At the start of this season the Foxes picked up where they left off in May, a 4-2 opening-day win over Sunderland taking them to the top of the table.
They stayed there for two weeks before consecutive draws against Tottenham and Bournemouth saw them slip to third. That was supposed to be the start of their slide down the table - but it never happened.
In fact, Leicester did not drop below sixth place all season and, after moving to the top again on 11 January courtesy of a 1-0 win at title rivals Tottenham, they would not relinquish that position for the rest of the season.
Their form would enable them to clinch the title with two games to spare. But even if they win their remaining matches, they will have won the league with fewer points than any of the previous five winners.
Their success, of course, has owed much to striker Jamie Vardy, the Football Writers' Footballer of the Year and PFA Player of the Year Riyad Mahrez, who have proved themselves a deadly combination, particularly when it comes to scoring goals.
And setting them up...
It also helped that manager Claudio Ranieri - previously nicknamed 'The Tinkerman' for his methods during his time at Chelsea - regularly named the same starting XI. In fact, Leicester used fewer players than any other team.
Can money buy success? Not any more
It is 21 years since any team other than Arsenal, Chelsea, Manchester City or Manchester United won the top-flight title.
And in an era of ever-increasing television revenue, where the latest deal is worth £5.136bn, it was considered unthinkable that any team could break the dominance of the traditional elite clubs.
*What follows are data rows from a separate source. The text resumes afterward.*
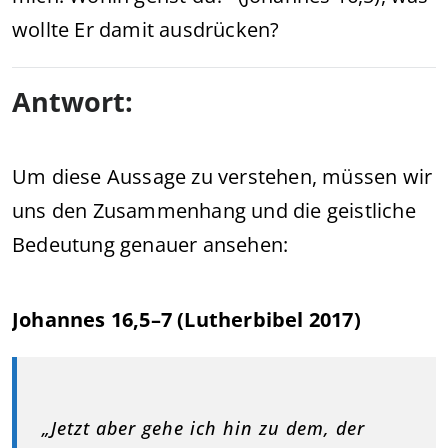
wollte Er damit ausdrücken?
Antwort:
Um diese Aussage zu verstehen, müssen wir
uns den Zusammenhang und die geistliche
Bedeutung genauer ansehen:
Johannes 16,5–7 (Lutherbibel 2017)
„Jetzt aber gehe ich hin zu dem, der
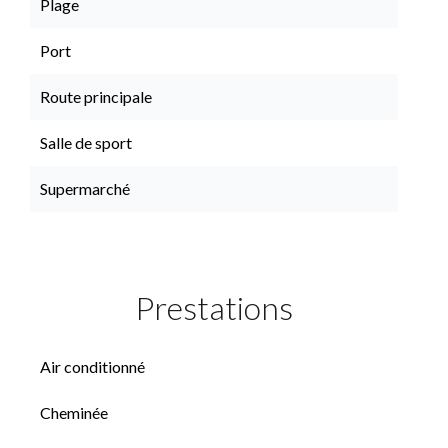
Plage
Port
Route principale
Salle de sport
Supermarché
Prestations
Air conditionné
Cheminée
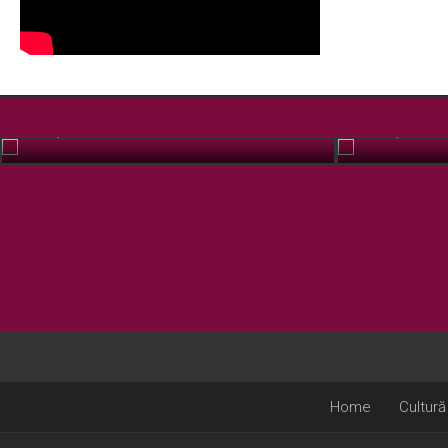
Biserica Drăgănescu – Pictura din suflet
Pelerinaj la
FEB. 17, 2022
OCT. 15, 2019
Home
Cultură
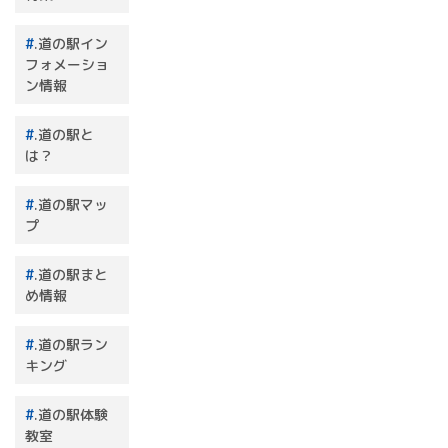
.道の駅イン
フォメーショ
ン情報
.道の駅と
は？
.道の駅マッ
プ
.道の駅まと
め情報
.道の駅ラン
キング
.道の駅体験
教室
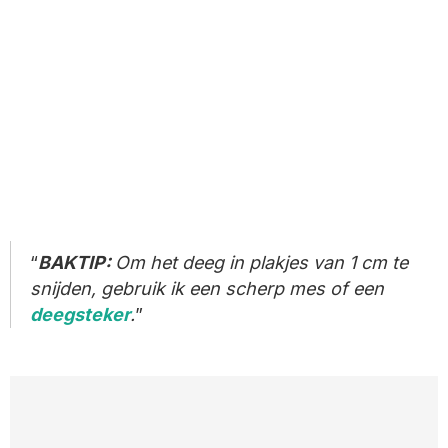
BAKTIP:
Om het deeg in plakjes van 1 cm te
snijden, gebruik ik een scherp mes of een
deegsteker
.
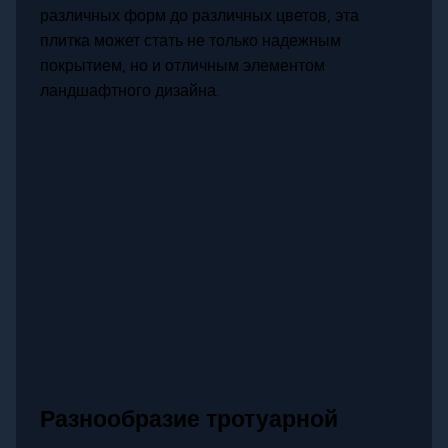
различных форм до различных цветов, эта
плитка может стать не только надежным
покрытием, но и отличным элементом
ландшафтного дизайна.
Разнообразие тротуарной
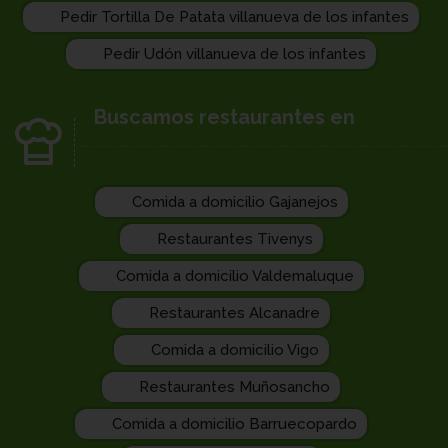
Pedir Tortilla De Patata villanueva de los infantes
Pedir Udón villanueva de los infantes
Buscamos restaurantes en
Comida a domicilio Gajanejos
Restaurantes Tivenys
Comida a domicilio Valdemaluque
Restaurantes Alcanadre
Comida a domicilio Vigo
Restaurantes Muñosancho
Comida a domicilio Barruecopardo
Yet Leicester have defied financial logic.
Source: CIES Football Observatory and BBC Sport
Give them a pay rise!
The most recent published figures for Premier League wages come from the 2015 Annual Review of Football Finance, published by Deloitte's Sports Business Group. They relate to the 2013-14 season, when Leicester (as well as Watford and Bournemouth) were Championship clubs, but the figures give a sense of the huge disparity in budgets between Leicester and the Premier League's biggest payers.
Leicester's wage bill has since risen from £36m to £57m, but that it is still only around a quarter of Manchester United's from two seasons ago.
Joining Europe's elite
If logic dictates that Leicester should have had little chance competing with the Premier League's biggest clubs, what hope do they have when they face the best Europe has to offer in next season's Champions League?
The Foxes' statistics are a world away from those of two teams who have already clinched two of Europe's major titles, Juventus and Paris St-Germain, and another on the brink of securing theirs, Bayern Munich.
Most recent first-time league winners
In winning the Premier League, Leicester became the first first-time winners of England's top-flight title since Nottingham Forest achieved the feat under Brian Clough in 1978.
Europe's other major leagues have all had more recent first-time winners, though it is 25 years since a previously title-less team enjoyed success in Italy.
How Leicester's run-in was the talk of social media
Leicester's Twitter account has 519,000 followers - that's around 7m fewer than Arsenal, 2.7m fewer than Manchester City and 900,000 fewer than Tottenham.
But it has been the Foxes who have been the talk of social media during the title run-in, far outstripping their rivals.
Their title win on 2 May was off the scale.